Le lieu de l'échange

Vecteur de communication, la pratique s'organise autour d'une mise en situation qui n'est jamais loin de la mise en scène : on en retrouve d'ailleurs les principaux éléments, qui marquent le passage de la vie de tous les jours à une modalité d'expression bien définie.


1. L'espace du tatami

 

Espace clos, hors réalité contingente, le tatami symbolise l'abandon de la vie quotidienne pour un lieu dédié, celui d'une action formelle et codifiée, avec ses règles spécifiques.

 

On entre ainsi sur le tatami avec un salut au kami, le mur d'honneur, hérité de la tradition japonaise, mais qui a ici valeur de moment de transition, et de concentration.

 

---> Elèves en place pour le salut traditionnel
---> Elèves en place pour le salut traditionnel
---> Kami, ou mur d'honneur
---> Kami, ou mur d'honneur

La tenue même du pratiquant présente une originalité par rapport aux autres disciplines martiales : keikogi (kimono) blanc et hakama (pantalon traditionnel) bleu ou noir par convention.

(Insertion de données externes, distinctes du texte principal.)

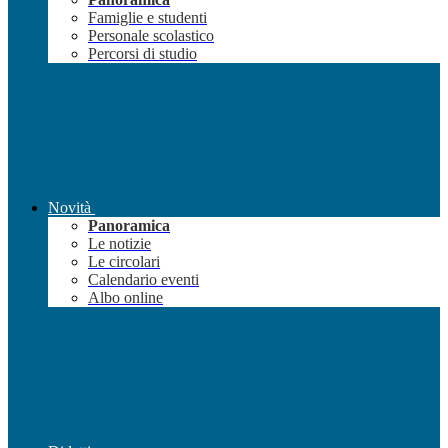
Famiglie e studenti
Personale scolastico
Percorsi di studio
Novità
Panoramica
Le notizie
Le circolari
Calendario eventi
Albo online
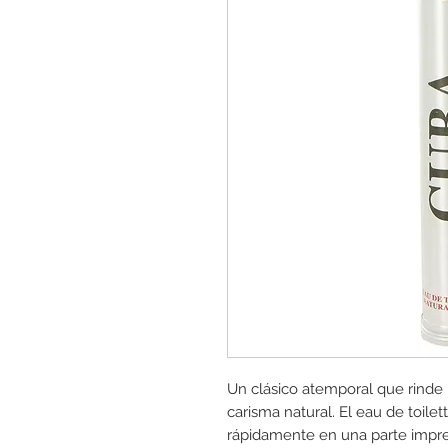
Un clásico atemporal que rinde 
carisma natural. El eau de toil
rápidamente en una parte impre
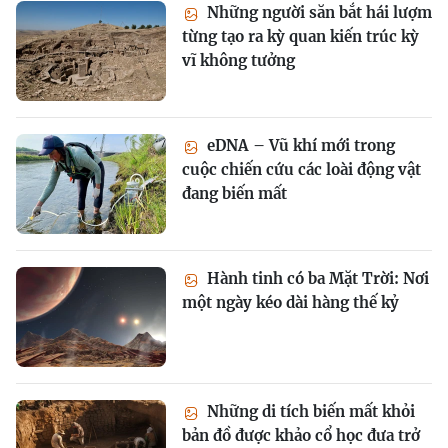
Những người săn bắt hái lượm
từng tạo ra kỳ quan kiến trúc kỳ
vĩ không tưởng
eDNA – Vũ khí mới trong
cuộc chiến cứu các loài động vật
đang biến mất
Hành tinh có ba Mặt Trời: Nơi
một ngày kéo dài hàng thế kỷ
Những di tích biến mất khỏi
bản đồ được khảo cổ học đưa trở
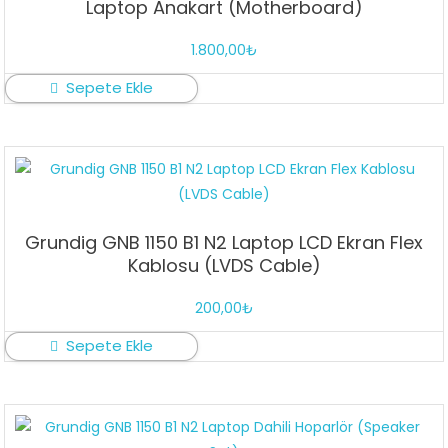
Laptop Anakart (Motherboard)
1.800,00
₺
Sepete Ekle
Grundig GNB 1150 B1 N2 Laptop LCD Ekran Flex
Kablosu (LVDS Cable)
200,00
₺
Sepete Ekle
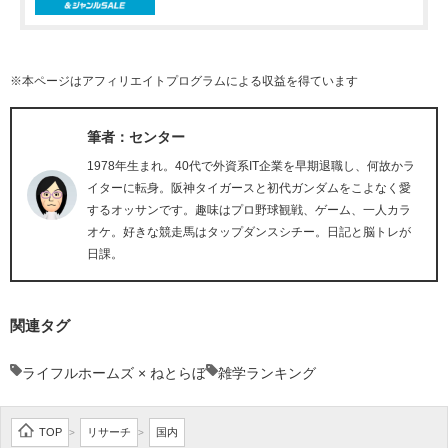
※本ページはアフィリエイトプログラムによる収益を得ています
筆者：センター
1978年生まれ。40代で外資系IT企業を早期退職し、何故かラ
イターに転身。阪神タイガースと初代ガンダムをこよなく愛
するオッサンです。趣味はプロ野球観戦、ゲーム、一人カラ
オケ。好きな競走馬はタップダンスシチー。日記と脳トレが
日課。
関連タグ
ライフルホームズ × ねとらぼ
雑学ランキング
TOP
リサーチ
国内
>
>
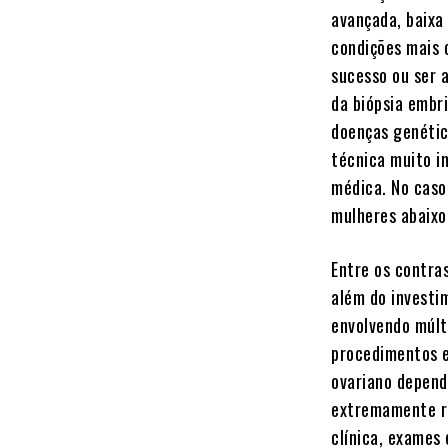
avançada, baixa 
condições mais 
sucesso ou ser a
da biópsia embr
doenças genétic
técnica muito i
médica. No caso
mulheres abaixo
Entre os contra
além do investi
envolvendo múlt
procedimentos e
ovariano depend
extremamente ra
clínica, exames 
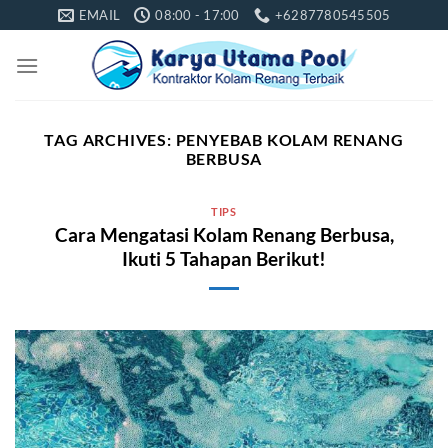
Skip
EMAIL
08:00 - 17:00
+6287780545505
to
content
TAG ARCHIVES:
PENYEBAB KOLAM RENANG
BERBUSA
TIPS
Cara Mengatasi Kolam Renang Berbusa,
Ikuti 5 Tahapan Berikut!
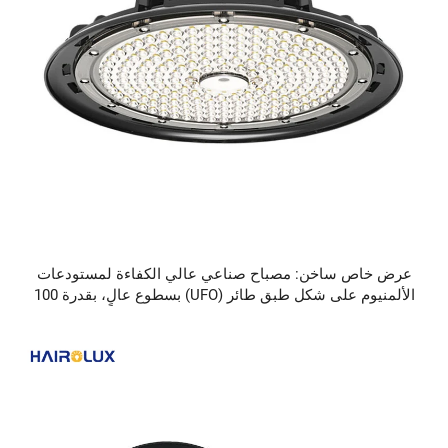
عرض خاص ساخن: مصباح صناعي عالي الكفاءة لمستودعات
الألمنيوم على شكل طبق طائر (UFO) بسطوع عالٍ، بقدرة 100
واط و150 واط و200 واط، من نوع LED عالي الارتفاع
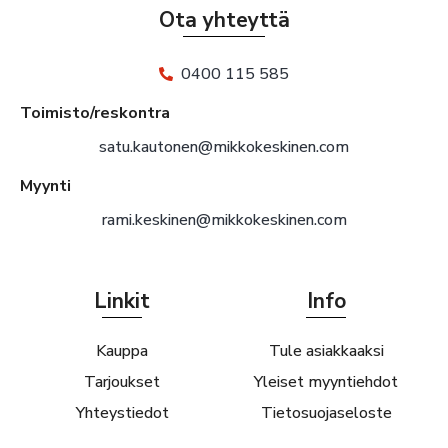
Ota yhteyttä
0400 115 585
Toimisto/reskontra
satu.kautonen@mikkokeskinen.com
Myynti
rami.keskinen@mikkokeskinen.com
Linkit
Info
Kauppa
Tule asiakkaaksi
Tarjoukset
Yleiset myyntiehdot
Yhteystiedot
Tietosuojaseloste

Ils sont hérités eux aussi de la tradition japonaise du budo, dans le travail qu'il propose sur soi, avant de se porter sur les autres.

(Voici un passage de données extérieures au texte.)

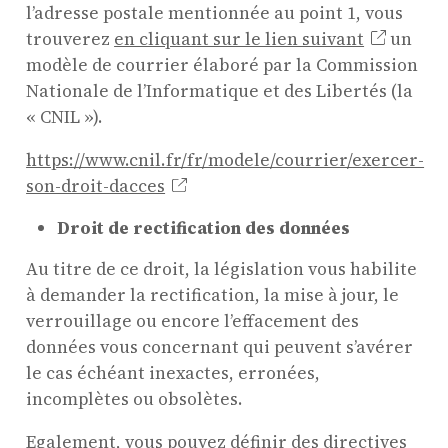
l’adresse postale mentionnée au point 1, vous
trouverez
en cliquant sur le lien suivant
un
modèle de courrier élaboré par la Commission
Nationale de l’Informatique et des Libertés (la
« CNIL »).
https://www.cnil.fr/fr/modele/courrier/exercer-
son-droit-dacces
Droit de rectification des données
Au titre de ce droit, la législation vous habilite
à demander la rectification, la mise à jour, le
verrouillage ou encore l’effacement des
données vous concernant qui peuvent s’avérer
le cas échéant inexactes, erronées,
incomplètes ou obsolètes.
Egalement, vous pouvez définir des directives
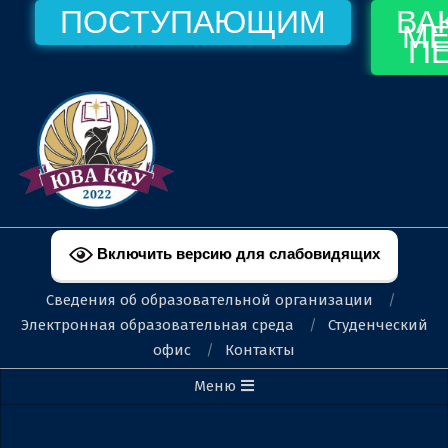
Перейти
ПОСТУПАЮЩИМ
ВА
МЕ
к
П
содержимому
ФЕОДОСИЙСКИЙ
ФИЛИАЛ
Включить версию для слабовидящих
КФУ
Сведения об образовательной организации
ИМ.
Электронная образовательная среда
Студенческий
офис
Контакты
В.И.
Вторичное
Меню
ВЕРНАДСКОГО
меню
навигации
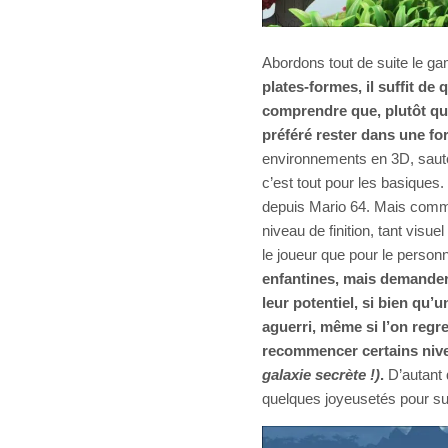
Abordons tout de suite le g
plates-formes, il suffit d
comprendre que, plutôt que 
préféré rester dans une for
environnements en 3D, saut
c’est tout pour les basiques
depuis Mario 64. Mais comme
niveau de finition, tant visu
le joueur que pour le perso
enfantines, mais demander
leur potentiel, si bien qu
aguerri, même si l’on regr
recommencer certains nive
galaxie secrète !)
.
D’autant 
quelques joyeusetés pour s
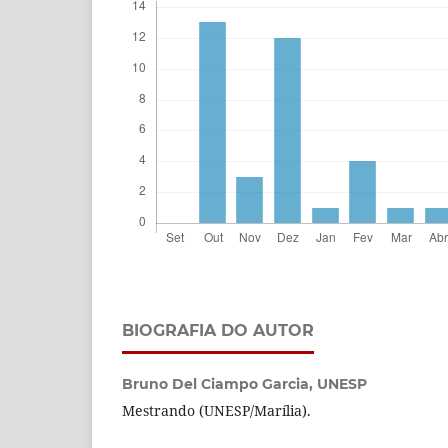
BIOGRAFIA DO AUTOR
Bruno Del Ciampo Garcia,
UNESP
Mestrando (UNESP/Marília).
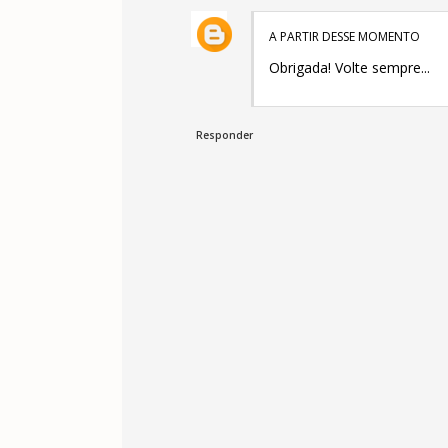
A PARTIR DESSE MOMENTO
Obrigada! Volte sempre...
Responder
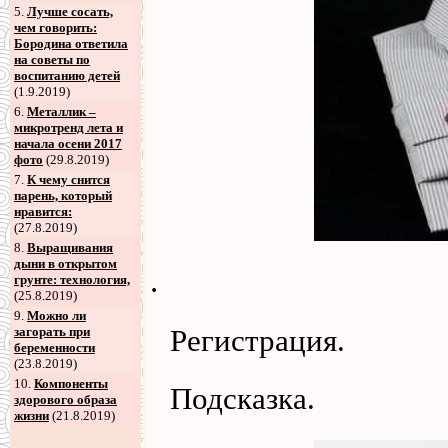
5
.
Лучше сосать,
чем говорить:
Бородина ответила
на советы по
воспитанию детей
(1.9.2019)
6
.
Металлик –
микротренд лета и
начала осени 2017
фото
(29.8.2019)
7
.
К чему снится
парень, который
нравится:
(27.8.2019)
8
.
Выращивания
дыни в открытом
.
грунте: технология,
(25.8.2019)
9
.
Можно ли
Регистрация.
загорать при
беременности
(23.8.2019)
10.
Компоненты
Подсказка.
здорового образа
жизни
(21.8.2019)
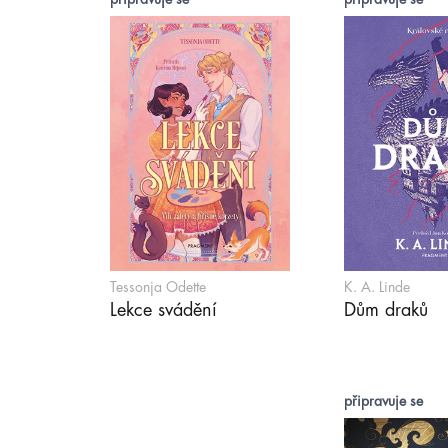
Tessonja Odette
K. A. Linde
Lekce svádění
Dům draků
připravuje se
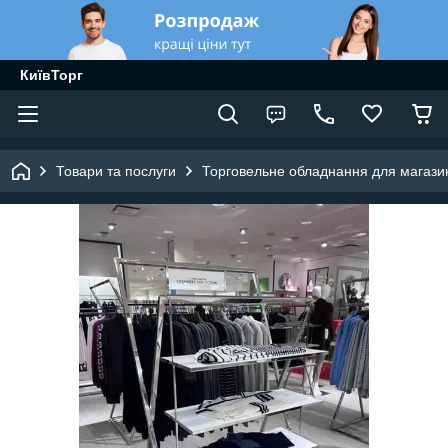
КиївТорг
Товари та послуги
Торговельне обладнання для магазин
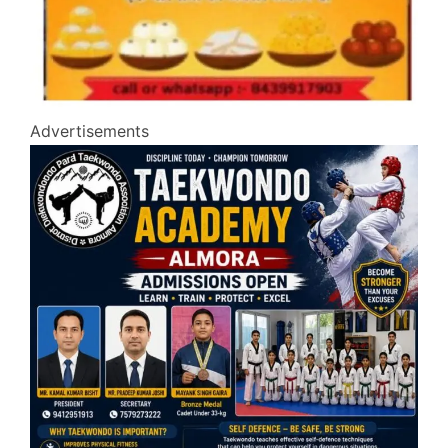
Advertisements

Pour la même raison, il n'existe pas dans cette discipline de différenciation d'âge ou de sexe.

---> Temps de concentration avant le début du cours
---> Temps de concentration avant le début du cours


---> Reproduire la technique...
---> Reproduire la technique...

2. Le temps du cours

 

Il est marqué par l'étiquette, code de comportement que l'on retrouve sous des formes à peu près similaires dans l'ensemble des arts martiaux. Ce code n'est pas destiné à rigidifier les comportements, mais plutôt à scander les différentes étapes du cours dans son déroulement :

 

- On salue ainsi chacun des partenaires avec lesquels l'on est amené à travailler, avant et après l'échange ;

- On observe le professeur dans sa démonstration d'une approche, d'une technique, avant de se mettre soi-même en situation et de tenter de la reproduire ;

 - Enfin, le salut final est suivi d'un temps de détente, sur le tatami, où chacun est libre de s'exprimer avec ses différents partenaires du cours.

 

C'est un temps de retour progressif à la réalité contingente.

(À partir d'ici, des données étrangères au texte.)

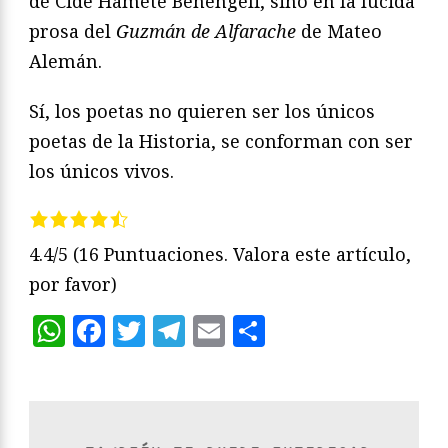
de Cide Hamete Benengeli, sino en la lúcida
prosa del
Guzmán de Alfarache
de Mateo
Alemán.
Sí, los poetas no quieren ser los únicos
poetas de la Historia, se conforman con ser
los únicos vivos.
4.4/5
(16 Puntuaciones. Valora este artículo,
por favor)
WhatsApp
Facebook
Twitter
Telegram
Email
Compartir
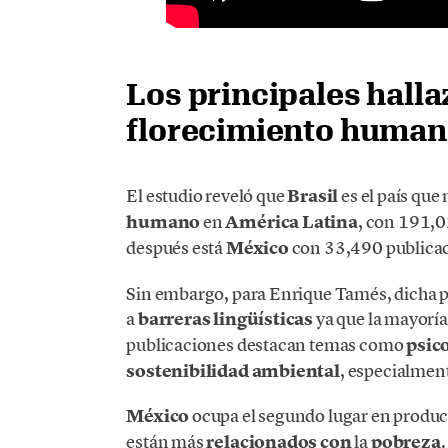
Los principales hall
florecimiento human
El estudio reveló que
Brasil
es el país que
humano
en
América Latina
, con 191,0
después está
México
con 33,490 publicac
Sin embargo, para Enrique Tamés, dicha p
a
barreras lingüísticas
ya que la mayoría
publicaciones destacan temas como
psico
sostenibilidad ambiental
, especialmen
México
ocupa el segundo lugar en produ
están más
relacionados con
la
pobreza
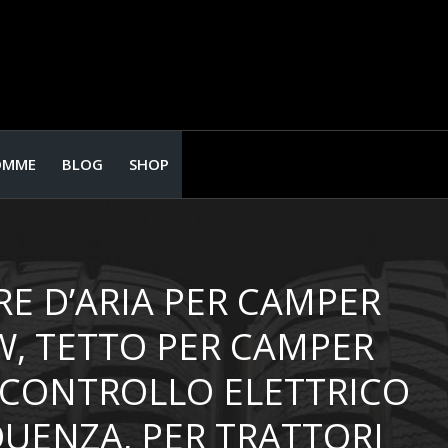
OMME
BLOG
SHOP
E D’ARIA PER CAMPER
W, TETTO PER CAMPER
I CONTROLLO ELETTRICO
QUENZA, PER TRATTORI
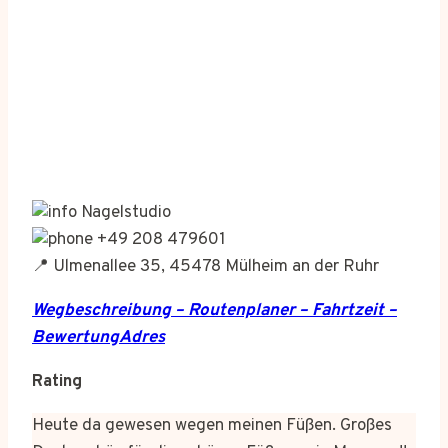
Nagelstudio
+49 208 479601
📍 Ulmenallee 35, 45478 Mülheim an der Ruhr
Wegbeschreibung – Routenplaner – Fahrtzeit –
BewertungAdres
Rating
Heute da gewesen wegen meinen Füßen. Großes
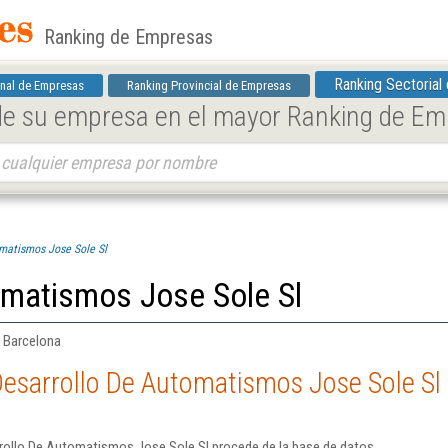
Ranking de Empresas
Ranking Sectorial
nal de Empresas
Ranking Provincial de Empresas
 de su empresa en el mayor Ranking de E
matismos Jose Sole Sl
omatismos Jose Sole Sl
| Barcelona
esarrollo De Automatismos Jose Sole Sl
rollo De Automatismos Jose Sole Sl procede de la base de datos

Il est marqué par le pliage du hakama, pour ceux qui le portent, selon un procédé traditionnel et esthétique que l'on n'est jamais obligé de suivre, mais qui fait partie du plaisir de pratiquer.

 



3. L'aïkido en action

 

L'aïkido est l'application dans le mouvement des grands principes de déplacement, de saisie et d'évitement, qui sont déjà présents dans les arts martiaux traditionnels ; mais parce qu'ils ont été pensés dans un cadre non-violent, le respect de l'intégrité du partenaire revêt ici un caractère absolu.

De son côté, l'attaquant s'attache à respecter une certaine implication, pour donner à l'attaqué matière à travailler. C'est du jeu entre les deux intentions que naîtra le succès de la technique.

 

---> Uke vs tori : et l'attaquant devient l'attaqué
---> Uke vs tori : et l'attaquant devient l'attaqué

L'attaque et sa réponse, qui ne pourraient pas trouver à s'appliquer dans la réalité sous leur forme de travail, servent de cadre à l'étude de la distance, du point d'impact et de la façon dont s'y dérober.

Elles sont autant d'outils qui permettent d'établir un dialogue, dont les limites sont sans cesse repoussées : la fin d'une action en entraîne une autre, différente, à laquelle il s'agit de s'adapter.

 

Ce qui paraissait figé reprend vie, sous une nouvelle forme, avec en toile de fond, la possibilité de transposer l'échange dans la vie.